L’auteur est professeur émérite à Paris 1 Panthéon-Sorbonne. Il a présidé l’Inrap (Institut national de recherches archéologiques préventives). Il se rallie sans réserve aux positions orthodoxes du moment sur un certain nombre de sujets sensibles, que d’ailleurs il n’approfondit pas. Citons, parmi ces idées reçues : les races humaines n’existeraient pas – ce qui ferait de notre espèce une exception unique et inexplicable ; Homo sapiens, l’ancêtre de tous les hommes actuels, viendrait d’Afrique et nous ne serions que des Africains dépigmentés ; la notion de peuple indo-européen créateur d’une civilisation dont la nôtre serait issue reposerait sur une hypothèse hautement improbable ; la Gaule ne serait qu’une entité géographique et il n’y a pas de peuple gaulois ancêtre d’un peuple français ; l’immigration actuelle en France ne serait que la continuation de flux incessants qui ne se sont jamais taris depuis des millénaires, etc. A chacun d’exercer son esprit critique et de lire entre les lignes…
Commentaires
C’est sur le plan culturel que le concept de race à un sens. Ce concept amène à regrouper les individus ayant la même apparence selon des classes différentes (on parle maintenant de morphotypes). C’est une démarche intellectuelle de classification phénotypique. Parfois, cela concerne aussi des aptitudes similaires partagées. Les races découlent donc d’activités humaines travaillant à leur reconnaissance puis à leur maintien. Sans pression de sélection ou si on laisse faire la « nature », elles disparaissent. La prise de conscience de leur existence est récente. Elle s’est dégagée intellectuellement au fur et à mesure de la formalisation des méthodes de sélection.

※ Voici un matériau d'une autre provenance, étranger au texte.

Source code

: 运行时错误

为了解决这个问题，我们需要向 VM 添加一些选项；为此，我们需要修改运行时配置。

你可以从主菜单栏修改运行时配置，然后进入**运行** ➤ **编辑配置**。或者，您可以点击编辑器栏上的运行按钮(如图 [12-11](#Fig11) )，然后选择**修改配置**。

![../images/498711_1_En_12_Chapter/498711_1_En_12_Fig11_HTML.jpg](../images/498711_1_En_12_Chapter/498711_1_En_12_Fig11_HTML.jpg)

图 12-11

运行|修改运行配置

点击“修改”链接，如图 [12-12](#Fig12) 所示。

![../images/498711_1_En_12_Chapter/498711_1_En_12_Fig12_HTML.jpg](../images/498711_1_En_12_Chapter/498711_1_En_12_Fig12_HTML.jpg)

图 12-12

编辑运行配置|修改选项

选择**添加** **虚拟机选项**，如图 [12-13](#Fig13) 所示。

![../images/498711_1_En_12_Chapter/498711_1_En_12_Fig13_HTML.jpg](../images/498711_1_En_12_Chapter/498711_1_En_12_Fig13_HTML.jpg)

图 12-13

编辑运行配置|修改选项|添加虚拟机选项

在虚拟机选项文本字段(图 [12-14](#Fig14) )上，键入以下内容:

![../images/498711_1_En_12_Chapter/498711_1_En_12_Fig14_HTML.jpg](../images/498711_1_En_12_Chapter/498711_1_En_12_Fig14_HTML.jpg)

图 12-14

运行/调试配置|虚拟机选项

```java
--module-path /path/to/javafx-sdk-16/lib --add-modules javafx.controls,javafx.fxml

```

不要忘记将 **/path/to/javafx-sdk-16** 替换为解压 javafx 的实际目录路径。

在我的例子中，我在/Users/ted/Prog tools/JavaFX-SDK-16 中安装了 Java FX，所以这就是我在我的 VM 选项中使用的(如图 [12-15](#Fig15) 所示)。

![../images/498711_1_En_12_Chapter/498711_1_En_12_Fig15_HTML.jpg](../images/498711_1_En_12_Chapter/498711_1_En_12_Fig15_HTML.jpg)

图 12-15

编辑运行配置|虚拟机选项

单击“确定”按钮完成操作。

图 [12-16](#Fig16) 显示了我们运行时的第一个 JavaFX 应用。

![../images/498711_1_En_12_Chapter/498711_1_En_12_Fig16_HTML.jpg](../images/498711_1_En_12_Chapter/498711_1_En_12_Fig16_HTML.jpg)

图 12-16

Dans ce contexte, je ne mets pas sur le même plan le sujet des races et ceux mis en avant par Robert Schilling (la question des origines africaines des Homo sapiens, l’existence des indoeuropéens ou du peuple gaulois,…) qui peuvent s’aborder comme des faits historiques ayant laissé des traces matérielles sur lesquelles on peut se pencher scientifiquement.